JOB: Using the elevator patent passage, mark each statement yes or no and quote the words that settle it: (a) the upper elevator car 24′ is driven via the further traction sheave 50″; (b) the upper elevator car 24′ can move only together with the lower elevator car 24; (c) FIG. 10 describes an exemplary arrangement.

GIVEN TEXT:
:::
FIG. 9 shows one exemplary embodiment of a multi-cabin elevator system having the suspension according to the invention that can replace the multi-cabin elevator system from FIG. 8. In other words, the exemplary embodiment from FIG. 9 shows the multi-cabin elevator system from FIG. 7, wherein an (upper) elevator car 24′ is also shown which is arranged above the lower elevator car 24 and which can be moved in particular independently of the lower elevator car 24. The upper elevator car 24′ is connected to a further counterweight 26′ by way of the further suspension means 58. The upper elevator car 24′ is driven via the further traction sheave 50″. For example, the type of suspension of the upper elevator car 24′ of the exemplary embodiment from FIG. 9 can be the same as the type of suspension of the upper elevator car 24′ of the exemplary embodiment from FIG. 8. However, a spatial arrangement of the deflecting rollers and the guidance of the suspension means 58 in terms of depth, that is to say perpendicular to the plane of the drawing, can differ from the multi-cabin elevator system from FIG. 8. An exemplary arrangement is described below in FIG. 10.
:::
Data records:
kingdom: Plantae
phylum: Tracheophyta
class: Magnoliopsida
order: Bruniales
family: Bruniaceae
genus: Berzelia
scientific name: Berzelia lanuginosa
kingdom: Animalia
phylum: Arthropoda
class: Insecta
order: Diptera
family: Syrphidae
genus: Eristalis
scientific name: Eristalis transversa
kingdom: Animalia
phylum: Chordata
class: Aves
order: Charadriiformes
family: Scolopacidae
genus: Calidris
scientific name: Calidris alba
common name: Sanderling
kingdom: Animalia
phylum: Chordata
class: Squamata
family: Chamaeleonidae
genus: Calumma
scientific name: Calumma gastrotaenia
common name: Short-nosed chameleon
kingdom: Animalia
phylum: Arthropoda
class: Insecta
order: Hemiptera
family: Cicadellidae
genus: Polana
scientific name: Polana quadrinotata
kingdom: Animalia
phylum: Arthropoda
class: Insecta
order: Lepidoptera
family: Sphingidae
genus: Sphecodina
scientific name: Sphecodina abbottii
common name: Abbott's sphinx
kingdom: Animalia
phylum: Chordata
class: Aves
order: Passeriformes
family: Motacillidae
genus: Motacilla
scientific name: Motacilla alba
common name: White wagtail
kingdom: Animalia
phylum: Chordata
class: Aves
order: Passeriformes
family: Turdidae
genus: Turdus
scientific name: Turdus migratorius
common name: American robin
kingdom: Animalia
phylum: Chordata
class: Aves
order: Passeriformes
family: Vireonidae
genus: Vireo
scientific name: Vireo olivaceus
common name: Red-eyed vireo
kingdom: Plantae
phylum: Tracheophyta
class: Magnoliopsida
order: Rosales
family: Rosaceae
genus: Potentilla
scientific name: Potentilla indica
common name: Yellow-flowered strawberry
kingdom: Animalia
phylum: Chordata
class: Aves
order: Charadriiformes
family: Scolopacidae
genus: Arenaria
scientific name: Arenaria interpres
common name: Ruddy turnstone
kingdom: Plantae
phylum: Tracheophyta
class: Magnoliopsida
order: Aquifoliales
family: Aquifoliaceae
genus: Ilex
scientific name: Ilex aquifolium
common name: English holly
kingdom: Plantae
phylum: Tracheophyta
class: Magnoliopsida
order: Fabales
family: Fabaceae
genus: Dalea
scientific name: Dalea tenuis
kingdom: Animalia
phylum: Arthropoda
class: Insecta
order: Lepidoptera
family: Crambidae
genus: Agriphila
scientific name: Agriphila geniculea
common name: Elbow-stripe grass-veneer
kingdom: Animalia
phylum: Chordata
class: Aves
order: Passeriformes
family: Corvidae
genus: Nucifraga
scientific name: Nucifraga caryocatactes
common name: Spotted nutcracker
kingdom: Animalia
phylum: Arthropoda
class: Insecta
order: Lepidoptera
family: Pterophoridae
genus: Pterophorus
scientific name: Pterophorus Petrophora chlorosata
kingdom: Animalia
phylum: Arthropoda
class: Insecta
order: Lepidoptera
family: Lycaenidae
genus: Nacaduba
:::
TASK OUTPUT:
(a) Yes: "The upper elevator car 24′ is driven via the further traction sheave 50″."
(b) No: "which can be moved in particular independently of the lower elevator car 24"
(c) Yes: "An exemplary arrangement is described below in FIG. 10."